Appendix: Terminology and concepts

I was unfamiliar with several of the terminology and concepts used throughout the paper, so I had to do some extra research. Here I attempt to explain some of these topics by quoting snippets from the paper.

Spanner is a database that shards data across many set of Paxos.

Sharding is basically distributing the data into multiple machines. It’s used commonly in a database context meaning partitioning the table’s rows into multiple machines. Paxos is a protocol used to solve the consensus problem, in which a set of machines (participants) in a distributed environment must agree on a value (consensus). We discussed it in a previous post, and it guarantees that at least a quorum (subset of more than half of the participants) agree on a value. In “set of Paxos”, it seems that Paxos is an allegory to represent a set of machines using the Paxos protocol.

Spanner has two features that are difficult to implement in a distributed database: it provides externally consistent reads and writes, and globally-consistent reads across the database at a timestamp.

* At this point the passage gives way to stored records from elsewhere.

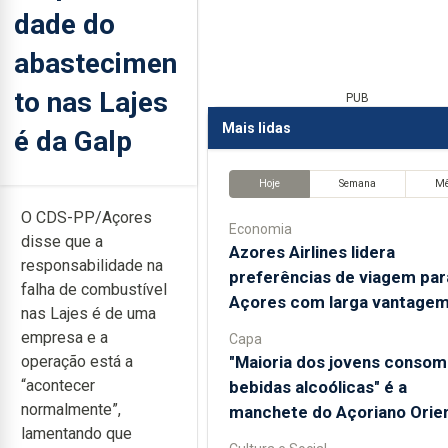
dade do
abastecimen
to nas Lajes
PUB
Mais lidas
é da Galp
Hoje
Semana
M
O CDS-PP/Açores
Economia
disse que a
Azores Airlines lidera
responsabilidade na
preferências de viagem par
falha de combustível
Açores com larga vantage
nas Lajes é de uma
empresa e a
Capa
"Maioria dos jovens conso
operação está a
“acontecer
bebidas alcoólicas" é a
normalmente”,
manchete do Açoriano Orien
lamentando que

In the context of transactions in a concurrent environment, we need to have a total order of the transactions. This is to avoid problems such as the concurrent balance updates [2]: Imagine we have a bank account with balance B and two concurrent transactions: Transaction 1 (T1) reads the current balance and adds $1. Transaction 2 (T2) reads the current balance and subtracts $1. After T1 and T2 are executed (no matter in which order), one would expect that the final balance remains B. However, if the read from T2 happens before the write from T1 and the write from T2 after, T1 will be overridden and the final balance would be B-$1. The total ordering guarantees that T1 and T2 are disjoint (in time).

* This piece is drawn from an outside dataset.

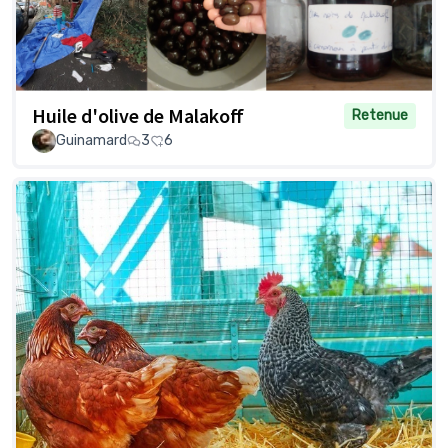
Huile d'olive de Malakoff
Retenue
Guinamard
3
6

To obtain external consistency, the following property must hold: T1’s start time is less than T2’s, then T1 comes before T2 in the total order.

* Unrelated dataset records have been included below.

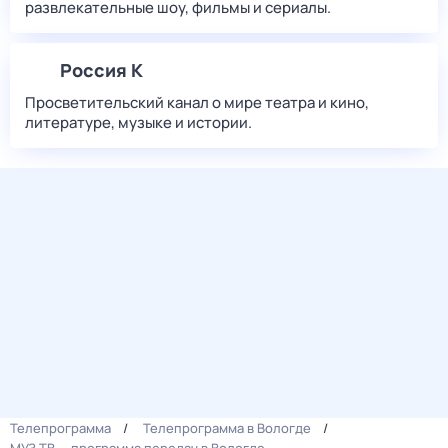
развлекательные шоу, фильмы и сериалы.
Россия К
Просветительский канал о мире театра и кино,
литературе, музыке и истории.
Телепрограмма
Телепрограмма в Вологде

Google has datacenters all over the world. By providing globally-consistent reads at a timestamp, it guarantees that, given a timestamp, it will return the same data no matter which datacenter you ask the data from.

Running two-phase commit over Paxos mitigates the availability problems.

Two-phase commit or 2PC is a protocol to guarantee consistency of distributed transactions. It guarantees that either all transactions will succeed or none will be performed (they’ll rollback). The protocol requires the election of a coordinator among the participant transactions and such election can be performed using the Paxos protocol, which seems to be the case here. In the first phase, the leader must obtain an agreement from all participants and after that it starts the second phase and sends a message to each participant informing them to proceed with the transaction.

To support replication, each spanserver implements a single Paxos state machine on top of each tablet

A Paxos state machine is a method for implementing fault-tolerance [4]. This seem complicated enough to warrant an entire post on this topic, but the basic idea seems to use replicas, each of which containing a copy of a state machine and use this information to guarantee correctness and availability under failures.

Reads within read-write transactions use woundwait to avoid deadlocks

Wound-wait lock is a mechanism used between transactions to prevent deadlock [5]. More specifically, assume we have transactions T1 and T2 with associated unique timestamps and T2 is currently holding a lock. Let t(T) be the timestamp of a transaction T. We have two scenarios: either t(T1) < t(T2) or t(T1) > t(T2). In the first case, T1 is older than T2 and the protocol says that T2 should abort, rollback and re-tries later with the same timestamp. We say T1 wounds T2. In the second case, T1 is younger than T2 and it’s allowed to wait until the resource is available.

A converse approach is the wait-die mechanism. The comparison of these methods is explained here. I haven’t researched enough to understand what the tradeoffs between these two approaches are and why Spanner decided on the first.